QT_PLUGIN_PATH= "${QWT_ROOT}/plugins:$QT_PLUGIN_PATH"

export QT_PLUGIN_PATH

When the plugin has not been built including the Qwt library ( see QwtDesignerSelfContained in qwtconfig.pri ) the Qt Designer/Creator also needs to locate the Qwt libraries. On Unix systems the path to the installed library is compiled into the plugin ( see rpath, ldd ), but on Windows the Qt Creator needs to be configured ( ( Running a Qwt application ) in the same way as for any application using Qwt.

In case of problems the diagnostics of Qt Creator and Designer are very limited ( usually none ), but setting the environment variable QT_DEBUG_PLUGINS might help. In the Qt Creator it is possible to check which plugins were loaded successfully and for certain problems it also lists those that were recognized but failed ( Tools > Form Editor > About Qt Designer Plugins ).

Online Help

The Qwt class documentation can be loaded into the Qt Creator:

  • open the settings dialog from the Tools->Options menu
  • raise the tab "Help->Documentation".
  • press the Add button and select qwt-6.1.3.qch.

Now the context sensitive help ( F1 ) works for Qwt classes.

For browsing the documentation in the Qt Assistant:

  • open the settings dialog from the Edit->Preferences menu
  • raise the tab Documentation.
  • press the Add button and select qwt-6.1.3.qch.

All flags and settings that are necessary to compile and link an application using Qwt can be found in the file ${QWT_ROOT}/features/qwt.prf.

When using qmake it can included from the application project file in 2 different ways:

  • Adding Qwt as qmake feature

    When using the qmake feature mechanism you can bind a special version of qmake to a special installation of Qwt without having to add this dependency to the application project. How to add Qwt as feature is documented in the qmake docs.

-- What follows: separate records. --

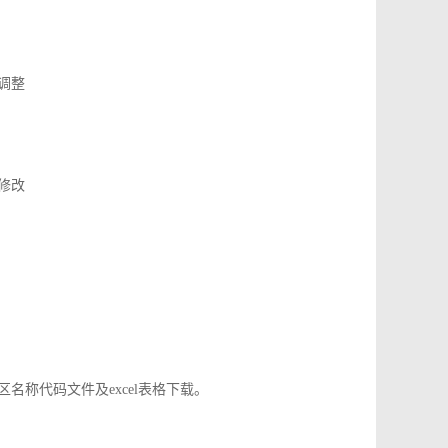
了调整
应修改
地区名称代码文件及excel表格下载。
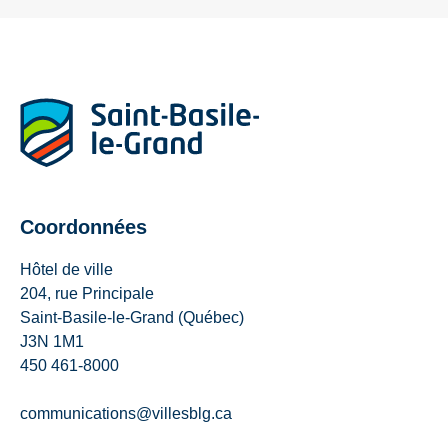
Coordonnées
Hôtel de ville
204, rue Principale
Saint-Basile-le-Grand (Québec)
J3N 1M1
450 461-8000
communications@villesblg.ca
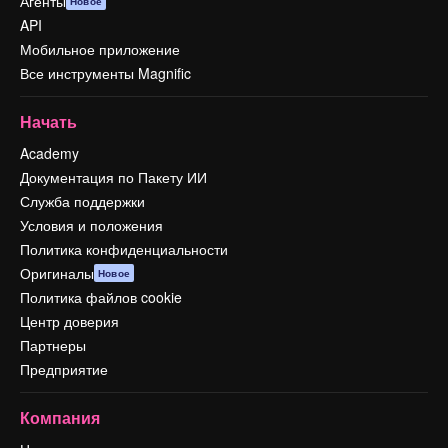
Агенты
Новое
API
Мобильное приложение
Все инструменты Magnific
Начать
Academy
Документация по Пакету ИИ
Служба поддержки
Условия и положения
Политика конфиденциальности
Оригиналы
Новое
Политика файлов cookie
Центр доверия
Партнеры
Предприятие
Компания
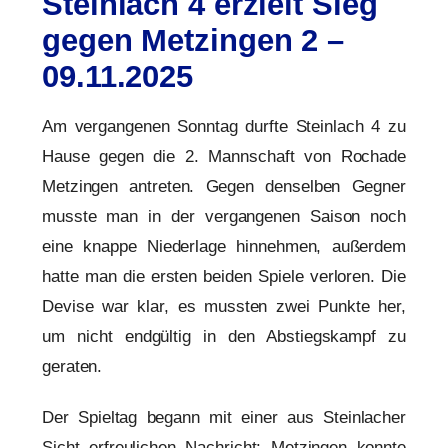
Steinlach 4 erzielt Sieg
gegen Metzingen 2 –
09.11.2025
Am vergangenen Sonntag durfte Steinlach 4 zu
Hause gegen die 2. Mannschaft von Rochade
Metzingen antreten. Gegen denselben Gegner
musste man in der vergangenen Saison noch
eine knappe Niederlage hinnehmen, außerdem
hatte man die ersten beiden Spiele verloren. Die
Devise war klar, es mussten zwei Punkte her,
um nicht endgültig in den Abstiegskampf zu
geraten.
Der Spieltag begann mit einer aus Steinlacher
Sicht erfreulichen Nachricht: Metzingen konnte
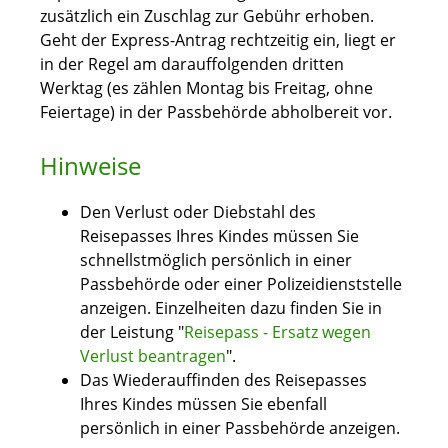
zusätzlich ein Zuschlag zur Gebühr erhoben.
Geht der Express-Antrag rechtzeitig ein, liegt er
in der Regel am darauffolgenden dritten
Werktag (es zählen Montag bis Freitag, ohne
Feiertage) in der Passbehörde abholbereit vor.
Hinweise
Den Verlust oder Diebstahl des
Reisepasses Ihres Kindes müssen Sie
schnellstmöglich persönlich in einer
Passbehörde oder einer Polizeidienststelle
anzeigen.
Einzelheiten dazu finden Sie in
der Leistung "
Reisepass - Ersatz wegen
Verlust beantragen
".
Das Wiederauffinden des Reisepasses
Ihres Kindes müssen Sie ebenfall
persönlich in einer Passbehörde anzeigen.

    After adding Qwt as a feature f.e on Linux as a persistent property ....

    qmake - set QMAKEFEATURES ${QWT_ROOT}/features

    .. the following line can be added to the application project file:

  • Including qwt.prf in the application project file

    Instead of using qwt.prf as qmake feature it can be included from the application project file:

    include ( ${QWT_ROOT}/features/qwt.prf )


    The advantage of using a direct include is, that all settings of qwt.prf are known to the application project file ( qmake features are included after the application project file has been parsed ) and it can be implemented depending on - f.e. settings made in qwtconfig.pri.

On Unix platforms it is possible to link a runtime path into the executable, so that the location of the Qwt libraries can be found without having to configure a runtime environment:

When using Qwt as shared library ( DLL ) the dynamic linker has to find it according to the rules of the operating system.

Windows

The only reasonable way to configure the runtime environment - without having to copy the Qwt libraries around - is to modify the PATH variable. F.e. this could be done by adding the following line to some batch file:

set PATH=%PATH%;${QWT_ROOT}\lib

GNU/Linux

Read the documentation about:

  • ldconfig
  • /etc/ld.so.conf
  • LD_LIBRARY_PATH

Using the ldd command a configuration can be tested.